**Raw data:**
[Start of section]
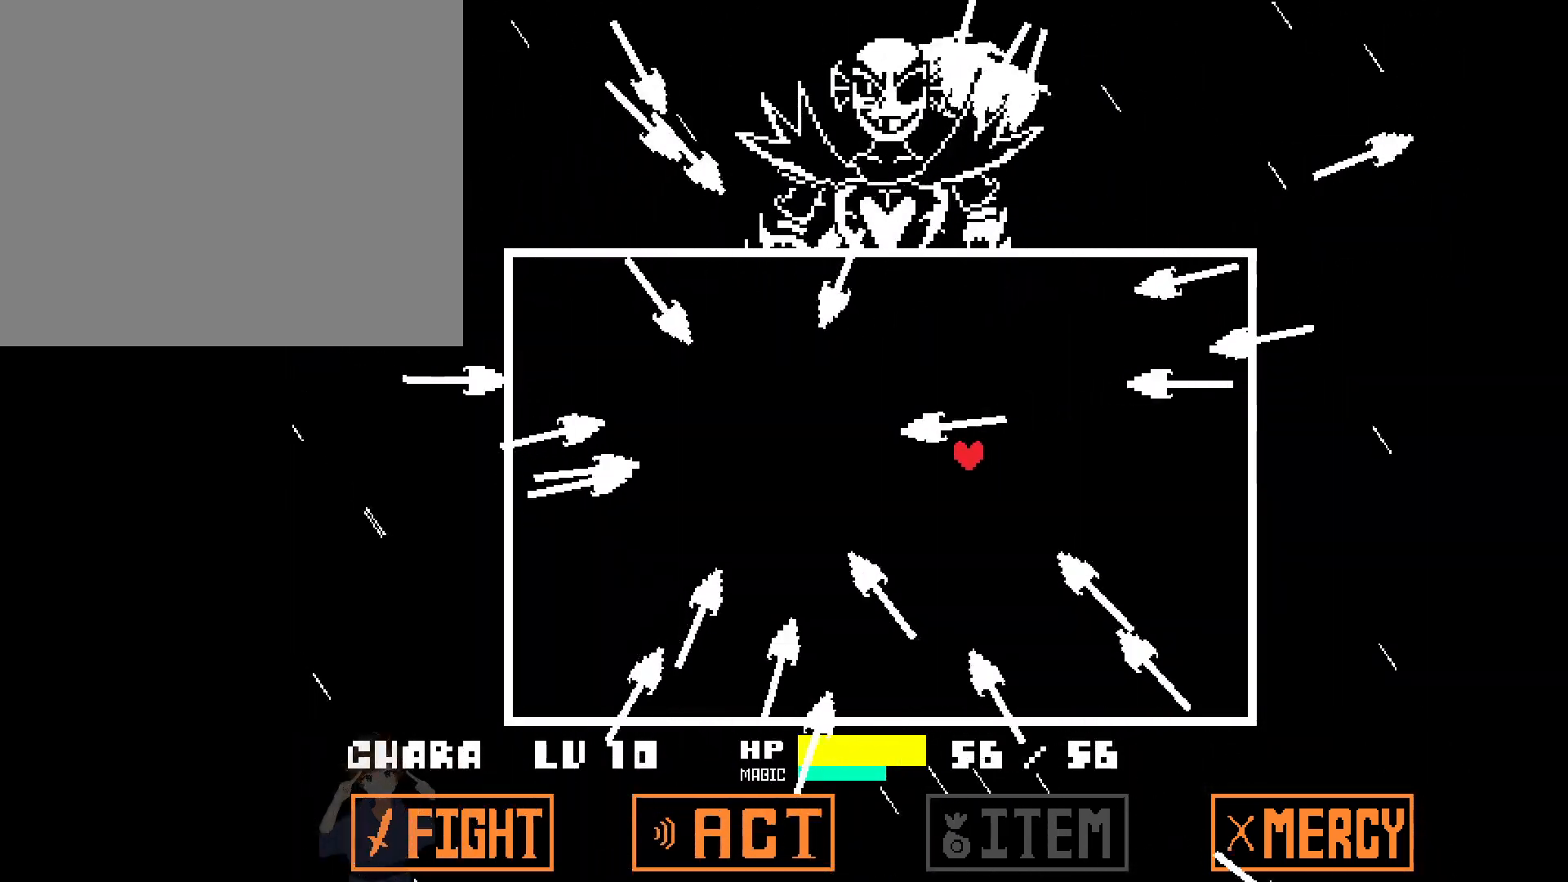
{"keys": ["down"], "events": [[67, "down", "down"], [67, "right", "down"], [200, "down", "up"], [300, "right", "up"], [483, "down", "down"]]}
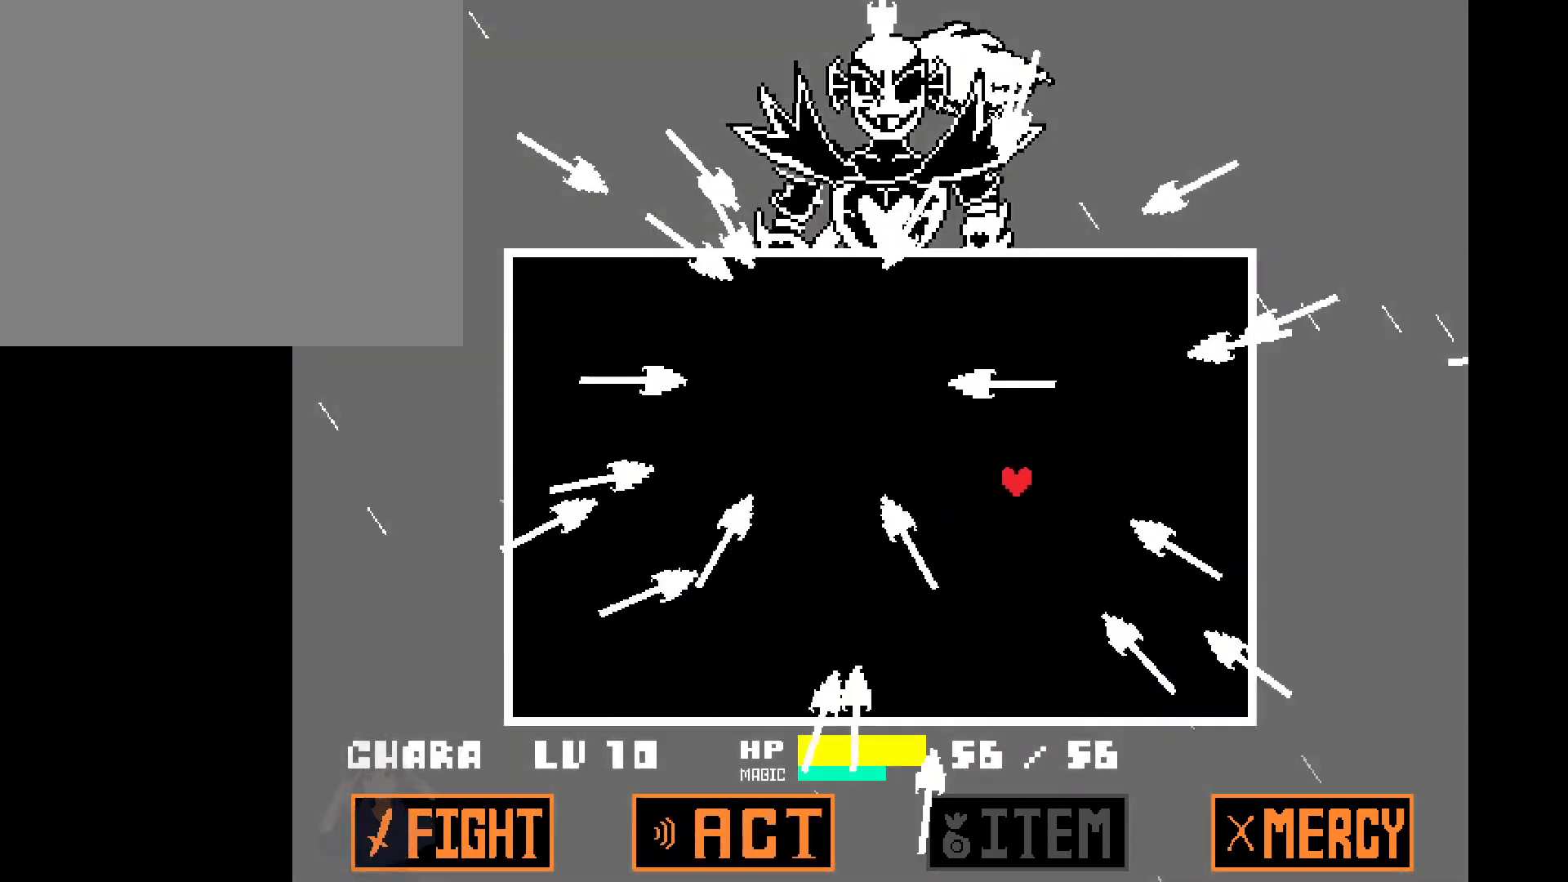
{"keys": [], "events": [[267, "down", "up"], [300, "down", "down"], [500, "down", "up"]]}
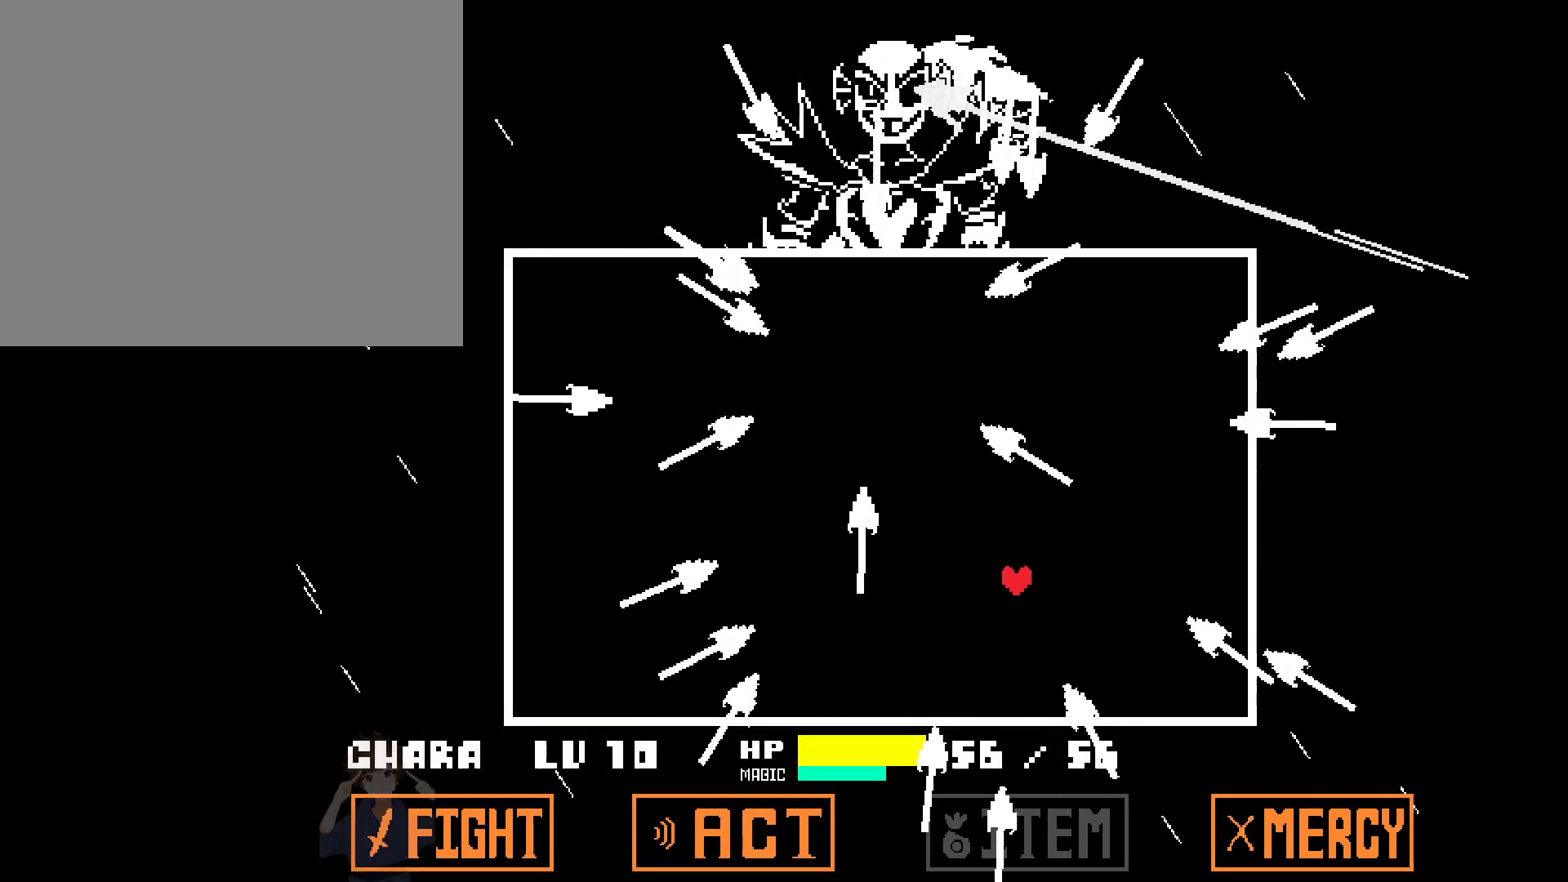
{"keys": [], "events": [[133, "down", "down"], [133, "left", "down"], [417, "down", "up"], [417, "left", "up"]]}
[End of section]
**Try it:** Leave out the pictures and give the rest of the material again, unaltered.

**Written response:**
{"keys": ["down"], "events": [[67, "down", "down"], [67, "right", "down"], [200, "down", "up"], [300, "right", "up"], [483, "down", "down"]]}
{"keys": [], "events": [[267, "down", "up"], [300, "down", "down"], [500, "down", "up"]]}
{"keys": [], "events": [[133, "down", "down"], [133, "left", "down"], [417, "down", "up"], [417, "left", "up"]]}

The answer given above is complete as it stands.